If you suspect that your Joomla has been hacked, the first thing to check are the raw weblogs. Try searching them for suspicious client requests such as:
192.168.0.1 - - [29/Oct/2008:06:07:30 -0500] "GET /index.php?live_site=domain.com/1.txt?? HTTP/1.1" 200 10864 "-" "Firefox"
Unfortunately, it is not always that easy to find traces of a web attack and to decode it. Such a task may require an advanced developer to devote quite a lot of time. That's why you should know the most common reasons for a Joomla to be compromised:
1. The core Joomla installation is outdated. Previous versions have serious security vulnerabilities which can be easily exploited.
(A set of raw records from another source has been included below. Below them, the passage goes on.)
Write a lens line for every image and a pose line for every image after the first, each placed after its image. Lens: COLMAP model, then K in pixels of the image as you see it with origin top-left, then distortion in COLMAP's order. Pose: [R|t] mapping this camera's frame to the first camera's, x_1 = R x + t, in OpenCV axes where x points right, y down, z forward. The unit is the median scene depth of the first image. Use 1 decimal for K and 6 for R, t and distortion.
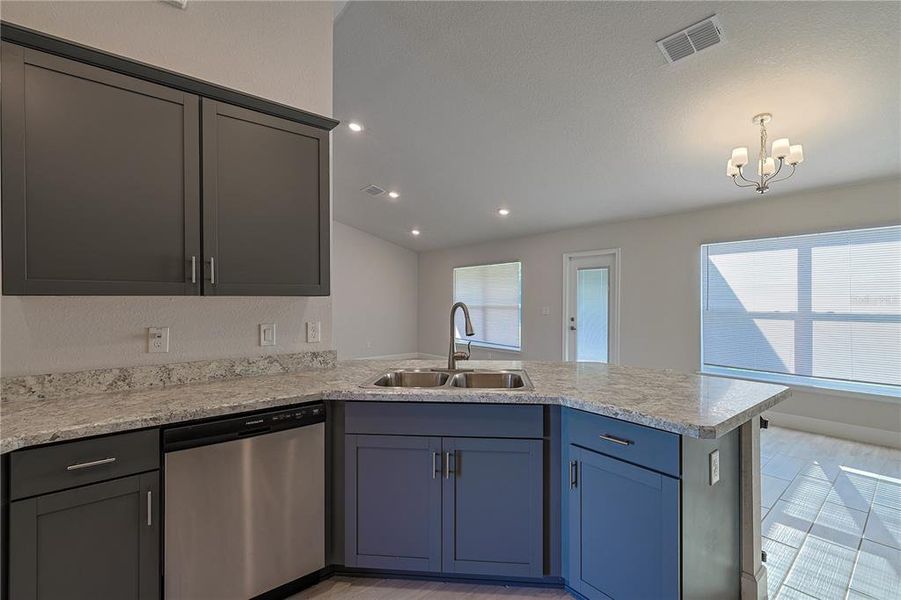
lens RADIAL K [[398.9, 0, 451.2], [0, 398.9, 299.5], [0, 0, 1]] dist [0.001743, -0.000737]
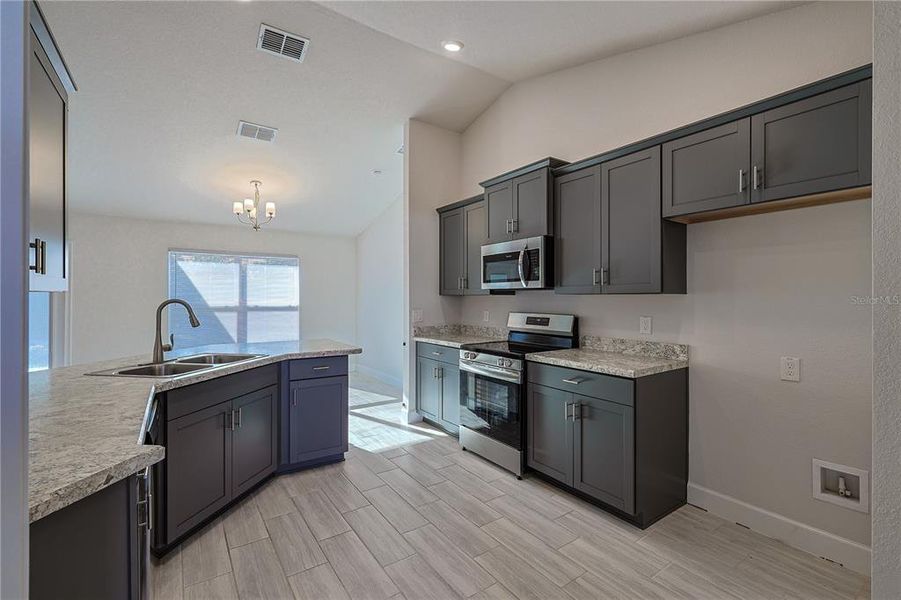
lens RADIAL K [[398.9, 0, 445.7], [0, 398.9, 299.3], [0, 0, 1]] dist [0.001743, -0.000737]
pose [[0.101104, 0.000290, 0.994876, -0.988630], [-0.003512, 0.999994, 0.000066, 0.004554], [-0.994870, -0.003500, 0.101104, 0.117786]]
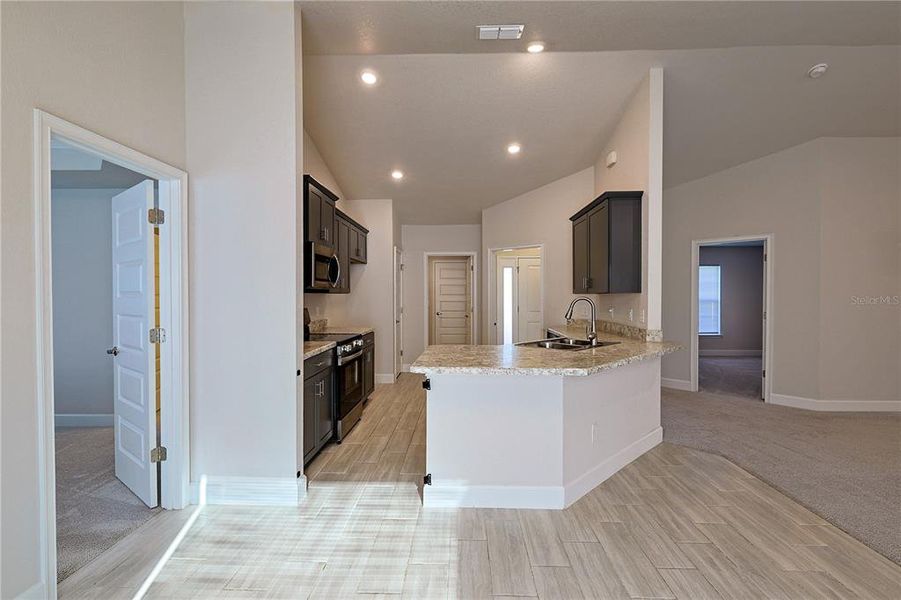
lens RADIAL K [[398.9, 0, 451.7], [0, 398.9, 301.2], [0, 0, 1]] dist [0.001743, -0.000737]
pose [[-0.663723, 0.013065, -0.747864, 1.344338], [0.007745, 0.999914, 0.010594, 0.003154], [0.747938, 0.001239, -0.663767, 1.536853]]
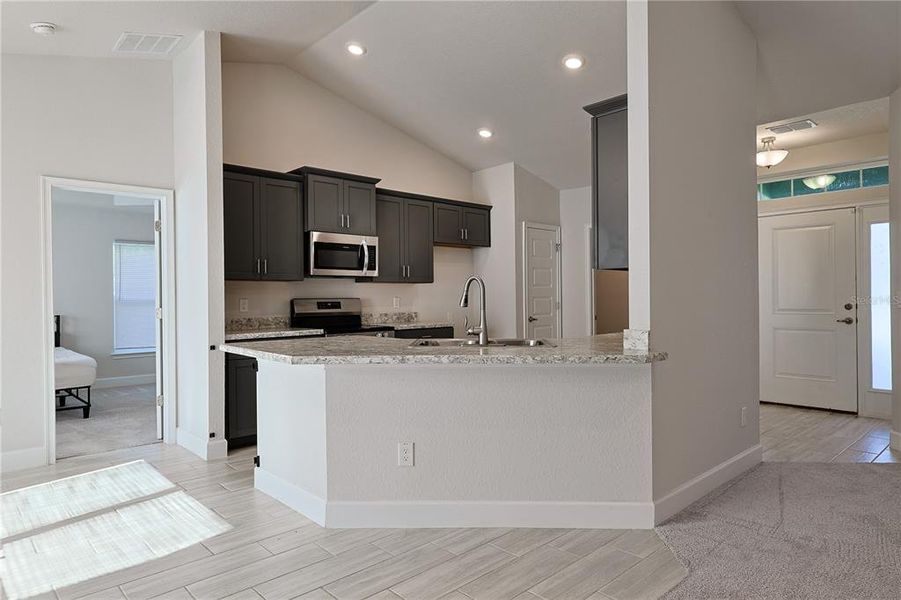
lens RADIAL K [[564.7, 0, 451.9], [0, 564.7, 298.5], [0, 0, 1]] dist [0.001828, 0.000565]
pose [[-0.998702, 0.014611, -0.048784, 0.124397], [0.014720, 0.999890, -0.001875, 0.068189], [0.048751, -0.002591, -0.998808, 2.328592]]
You can check your Joomla version by logging in your admin panel. There your current Joomla version will be specified.
2. Additionally installed components / modules are outdated.
This is a very common but, unfortunately, neglected problem. It is essential to keep track of all extra components / modules and make sure they are up to date. Check the addon's homepage for information about recent security issues and upgrade instructions.
3. Common misconfigurations which are known to open security holes:
- register_globals turned on in PHP's configuration - if turned on this directive allows easy variable poisoning; make sure to turn it off;
- allow_url_include turned on in PHP's configuration - if turned on it allows remote code to be included in your scripts; make sure to turn it off;
- using the default table prefix _jos. This opens the door for all MySQL injections; make sure you change your table prefix to something harder to guess using this component;
- RG_EMULATION turned on in Joomla 1.0.* - this directive emulates register_globals locally, a dangerous option; if enabled, you will see a warning right after you log in to your admin panel; you can switch it off by adding somewhere in the middle of the configuration.php file:
if(!defined('RG_EMULATION')) { define( 'RG_EMULATION', 0 ); }
If your Joomla has been hacked, do not hesitate to get help from your web host.